A sociedade e o Poder em Cabo Verde (II)
Humberto Cardoso
27/2/95
No periodo colonial, o Poder era remoto e estrangeiro. O país extremamente frágil económicamente e sujeito a crises periódicas, muitas vezes devastadoras, vivia quase que permanentemente no limiar da sobrevivência. Os caboverdianos, com tais condicionalismos de existência, encontraram formas de estar e de viver em sociedade que minoravam os custos de uma sobrevivência precária e diminuiam as incertezas do futuro: Desenvolveram vários modelos de solidariedade social e de entre-ajuda e inculcaram nos filhos um sentimento forte de apêgo à família e à terra; nos meios rurais, forjaram relações complexas com os proprietários que, para a sua perenidade e sustentabilidade, incluíam não só as relações específicas de exploração da terra como também relações familiares ou quasi-familiares.
O equilíbrio social baseava-se, portanto, em processos de construção e reprodução de confiança mútua entre os indivíduos, no respeito pelo princípio de reciprocidade e na consciência de que as incertezas do futuro só poderiam ser enfrentadas colectivamente. Diferia, naturalmente, de ilha para ilha, consoante as especificidades próprias, nomeadamente, históricas, económicas, grau de urbanização e regime de propriedade de terra. Mas, revelava-se precário onde subsistiam as formas primeiras de exploração das terras, cedendo lugar a espaço para desconfiança entre as pessoas e fomentando o aparecimento de fenómenos socialmente divisivos como clanismos, clientelismos e patronagens.
As relações sociais nas comunidades espalhadas pelas ilhas, fossem elas mais ou menos horizontais e solidárias ou mais ou menos verticais e hierarquizadas, não eram grandemente afectadas pelas instituições do poder colonial que, em qualquer dos casos, se mantinha a uma certa distância. Os indivíduos e os grupos sociais, pela própria lógica do poder reinante, não tinham acesso directo aos mecanismos e processos de decisão dessas instituições, e, por isso, não as podiam usar para proveito próprio ou para se imporem em relação aos outros.

+ + + + +

De acordo com o texto sobre a sociedade e o Poder em Cabo Verde, como era o Poder no período colonial? Os dados vêm de uma fonte diferente da do texto.

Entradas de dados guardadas
+ + + + +

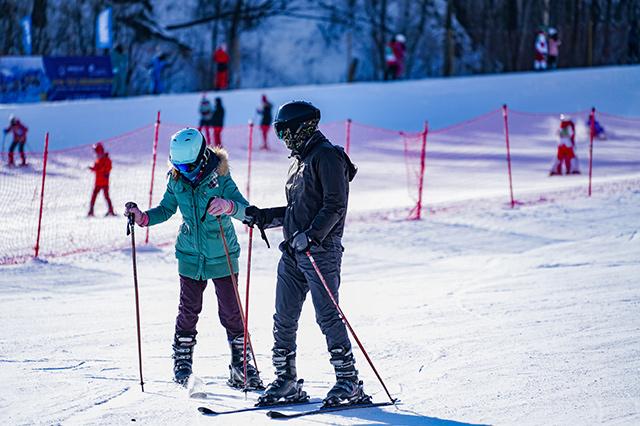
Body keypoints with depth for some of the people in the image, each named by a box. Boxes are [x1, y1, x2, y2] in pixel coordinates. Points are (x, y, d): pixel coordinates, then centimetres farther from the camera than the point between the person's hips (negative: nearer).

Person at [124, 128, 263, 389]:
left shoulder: (220, 178, -15)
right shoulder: (176, 180, -3)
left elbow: (246, 209, -25)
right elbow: (166, 210, 11)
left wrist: (228, 206, -46)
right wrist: (142, 218, -6)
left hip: (222, 257, -3)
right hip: (190, 256, 3)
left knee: (231, 313, 0)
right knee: (188, 310, 2)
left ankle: (241, 365, 11)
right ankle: (182, 361, 16)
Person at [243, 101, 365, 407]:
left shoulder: (327, 156, -9)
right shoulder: (300, 160, 19)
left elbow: (335, 206, -17)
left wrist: (311, 235, -27)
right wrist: (263, 217, 16)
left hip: (321, 249, -9)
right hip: (293, 250, 9)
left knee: (327, 316, -9)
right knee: (284, 318, 6)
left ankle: (349, 381, -3)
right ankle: (286, 380, 13)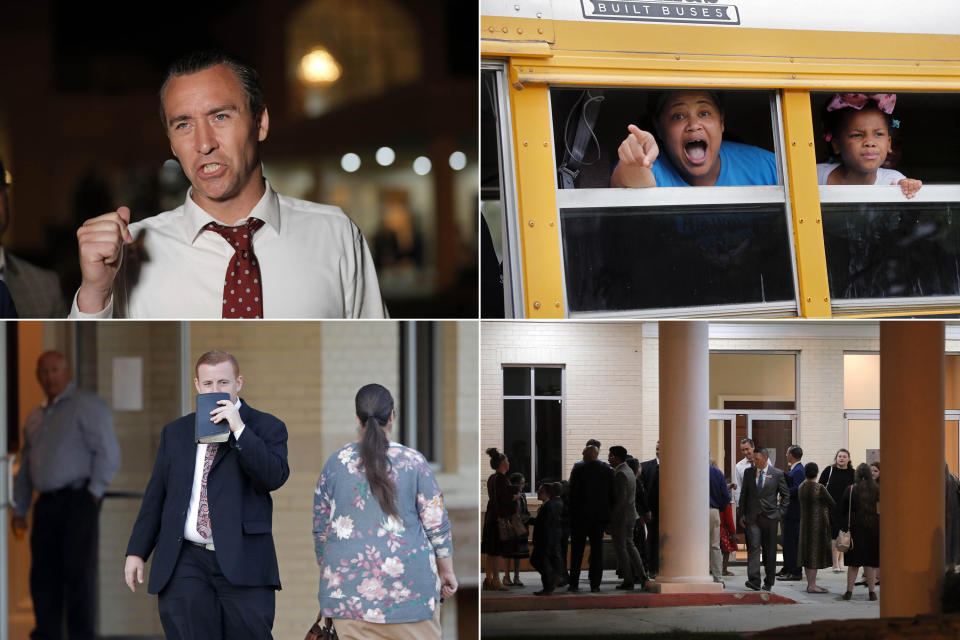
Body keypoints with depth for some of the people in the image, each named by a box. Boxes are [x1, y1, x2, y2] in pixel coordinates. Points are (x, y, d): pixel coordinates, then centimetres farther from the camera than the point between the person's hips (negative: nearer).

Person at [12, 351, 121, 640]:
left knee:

+ + + + +

◆ Resposta
Era remoto e estrangeiro.